Tse: Oh, the Key Performance Indicators, because unless you measure success, it's not going to happen. And with the Asians, it's like, they've been, I keep hearing even people coming in from different countries that are Asian cultural backgrounds, they said, we worked really hard to have this opportunity, and then I come to this country and all of a sudden in the United States and I'm like overlooked, or we're working really hard, that's great, you have to wait your turn.
Weaver: And it's interesting because the stats show that there's been a significant increase in the number of Asians who have come over here to study, who decided to go back home. And that's been a shift because before there was a tendency to want to stay in America, but now the Asians are going back to China, or going back to Japan or going back to Korea, going back to places where they feel number one respected, appreciated, and that they can also contribute to the growth of their country and they'll be valued as leaders. And so what the United States through our bias and our challenge around providing equity for our Asian colleagues, we're suffering in terms of losing a significant element of our talent pool.
Tse: Yep. I agree. Because that's what we're feeling is that if I'm not going to be recognized here, I'm going to go to a place where I am going to be recognized, I can have my skills and I can advance, it's the advancement. So many companies are working in Asia and the APAC area, and yet they don't don't have any Asian representation. So the whites are making the decision, and they're recognizing as like, oh, we don't really know the culture, we don't know the norms, and we don't know what the consumer needs are.

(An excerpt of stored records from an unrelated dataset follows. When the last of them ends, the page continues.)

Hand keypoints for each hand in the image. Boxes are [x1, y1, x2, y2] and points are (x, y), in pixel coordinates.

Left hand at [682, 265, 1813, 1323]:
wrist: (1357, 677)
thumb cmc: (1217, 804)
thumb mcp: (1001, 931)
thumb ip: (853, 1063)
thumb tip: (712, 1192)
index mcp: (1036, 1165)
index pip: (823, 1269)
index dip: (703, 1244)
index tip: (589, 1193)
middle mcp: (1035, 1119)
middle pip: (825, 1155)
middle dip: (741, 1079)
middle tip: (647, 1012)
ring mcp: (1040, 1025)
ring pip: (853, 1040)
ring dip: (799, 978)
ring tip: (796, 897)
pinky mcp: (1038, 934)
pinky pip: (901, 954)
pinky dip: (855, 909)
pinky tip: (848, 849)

Weaver: Yes, yes. Well, Claire, we have a few minutes left and I know having worked in this field for over 30 years, you have an abundance of advice you can give Asians, that you can give the corporations in which they work. So what would be two or three points of advice you want to share and leave with us, as your continued gift to our audience.
Tse: For the AAPI colleagues, I would say that we need to really step up and speak out. Be able to say, this is why we should be recognized, this is how it has been helping the organization. And then this is what I need from you, because we haven't been asking, we've been waiting to be advanced. The other thing too, is that with the people that are non-Asian Pacific Islanders, make the effort really reach out to your colleagues, find out what's going on, and also, with the bystander, are people being overlooked, are people spoken over? Have we not created that space because people talk over each other here in the United States. And a lot of us that are Asians are just like, we're waiting for that space to be able to speak up. So we don't want to pile on. So give us the space and the grace to allow us to really contribute everything that we can.

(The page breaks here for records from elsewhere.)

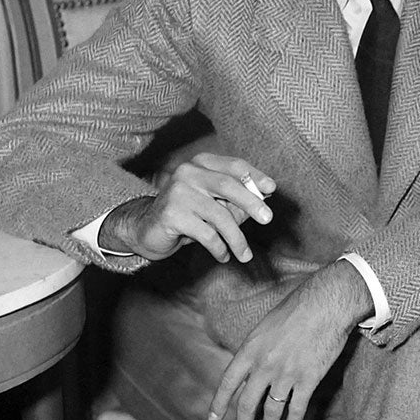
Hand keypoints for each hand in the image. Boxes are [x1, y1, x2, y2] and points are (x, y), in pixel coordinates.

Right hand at [100, 154, 275, 262]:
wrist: (147, 229)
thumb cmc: (189, 215)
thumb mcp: (215, 203)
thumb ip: (238, 199)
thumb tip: (266, 196)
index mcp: (200, 164)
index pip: (234, 165)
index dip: (255, 176)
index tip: (272, 188)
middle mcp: (188, 172)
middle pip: (228, 186)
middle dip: (252, 203)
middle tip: (268, 219)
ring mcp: (177, 192)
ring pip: (220, 216)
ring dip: (237, 238)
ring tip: (244, 255)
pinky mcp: (171, 214)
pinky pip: (206, 234)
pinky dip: (219, 248)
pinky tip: (223, 255)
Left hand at [208, 260, 373, 419]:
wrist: (325, 304)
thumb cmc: (297, 308)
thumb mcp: (266, 326)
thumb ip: (257, 349)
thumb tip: (252, 367)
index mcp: (250, 350)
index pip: (228, 383)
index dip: (219, 404)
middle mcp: (264, 366)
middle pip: (248, 404)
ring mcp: (286, 375)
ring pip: (272, 410)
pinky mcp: (308, 379)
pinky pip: (297, 408)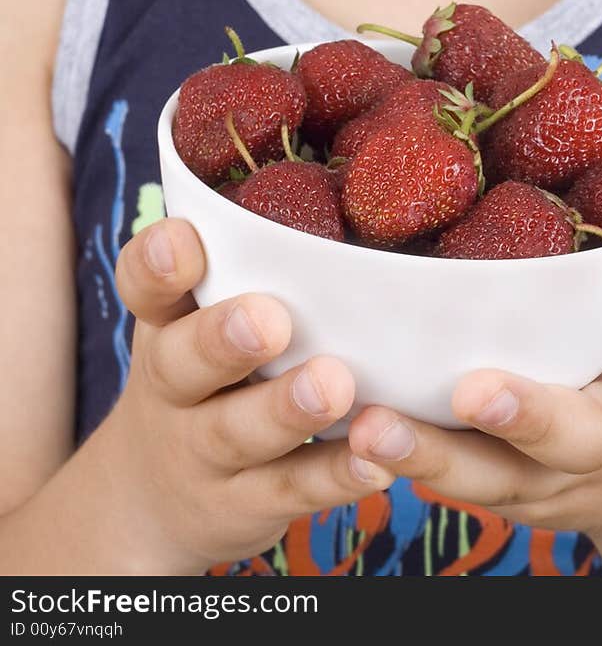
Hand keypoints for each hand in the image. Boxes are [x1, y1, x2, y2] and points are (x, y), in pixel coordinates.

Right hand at [106, 218, 393, 573]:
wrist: (149, 499)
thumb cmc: (203, 371)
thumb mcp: (194, 319)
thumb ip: (243, 264)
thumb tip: (338, 174)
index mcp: (165, 322)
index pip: (145, 286)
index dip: (158, 264)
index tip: (184, 240)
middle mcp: (173, 387)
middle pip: (182, 362)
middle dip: (223, 338)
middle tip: (270, 319)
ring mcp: (202, 452)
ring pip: (237, 431)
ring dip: (286, 409)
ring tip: (335, 385)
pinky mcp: (243, 503)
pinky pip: (290, 490)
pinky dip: (334, 477)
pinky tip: (379, 458)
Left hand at [346, 245, 601, 545]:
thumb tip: (580, 114)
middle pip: (579, 436)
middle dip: (526, 414)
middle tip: (475, 390)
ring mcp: (555, 479)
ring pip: (496, 479)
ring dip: (431, 455)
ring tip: (373, 428)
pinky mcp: (505, 497)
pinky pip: (455, 485)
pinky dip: (402, 463)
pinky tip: (347, 433)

Weaver: Well, Claire those are three good points, and let me make sure that I captured them. One is to speak up, talk about your experiences, help educate and inform the organization about how you feel. And the second one was a big one, demand what you want, don't assume that you're going to get it because folks are just going to do the right thing. Many people do, but a whole lot of people don't. So make a demand for what you want. And then the third point was for those corporations and companies to provide the space and the encouragement to understand the Asian experience, but also explore any particular biases, whether they be individual or systemic that occur in your organization that could be getting in the way of Asians advancing into key leadership roles, and being heard in terms of being at some of the recognitions around approach to the business.
This has been a phenomenal conversation as we always have Claire, but I want you at look up Claire Tse of TSE Solutions, she is a phenomenal diversity, inclusion and engagement expert, been doing this work for 30 years. And I commend you, Claire, for the work that you're doing to really address this whole issue of anti-Asian hate. So, I'm Dr. Vanessa Weaver, your host of Workin' It Out, and I wish you a safe, productive, and be happy week.